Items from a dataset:
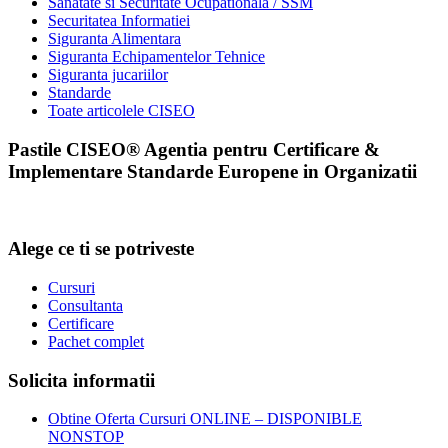
Sanatate si Securitate Ocupationala / SSM
Securitatea Informatiei
Siguranta Alimentara
Siguranta Echipamentelor Tehnice
Siguranta jucariilor
Standarde
Toate articolele CISEO
Pastile CISEO® Agentia pentru Certificare &
Implementare Standarde Europene in Organizatii
Alege ce ti se potriveste
Cursuri
Consultanta
Certificare
Pachet complet
Solicita informatii
Obtine Oferta Cursuri ONLINE – DISPONIBLE
NONSTOP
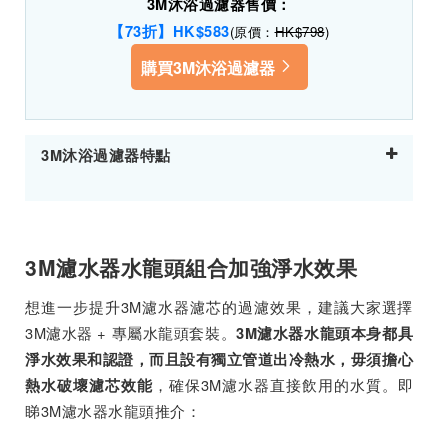
3M沐浴過濾器售價：
【73折】HK$583
(原價：
HK$798
)
購買3M沐浴過濾器
3M沐浴過濾器特點
3M濾水器水龍頭組合加強淨水效果
想進一步提升3M濾水器濾芯的過濾效果，建議大家選擇
3M濾水器 + 專屬水龍頭套裝。
3M濾水器水龍頭本身都具
淨水效果和認證，而且設有獨立管道出冷熱水，毋須擔心
，確保3M濾水器直接飲用的水質。即
熱水破壞濾芯效能
睇3M濾水器水龍頭推介：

DESCRIPTION OF THE TASK = Every line above in which the word "Standarde" occurs is to be copied.

OUTPUT =
Standarde
Implementare Standarde Europene in Organizatii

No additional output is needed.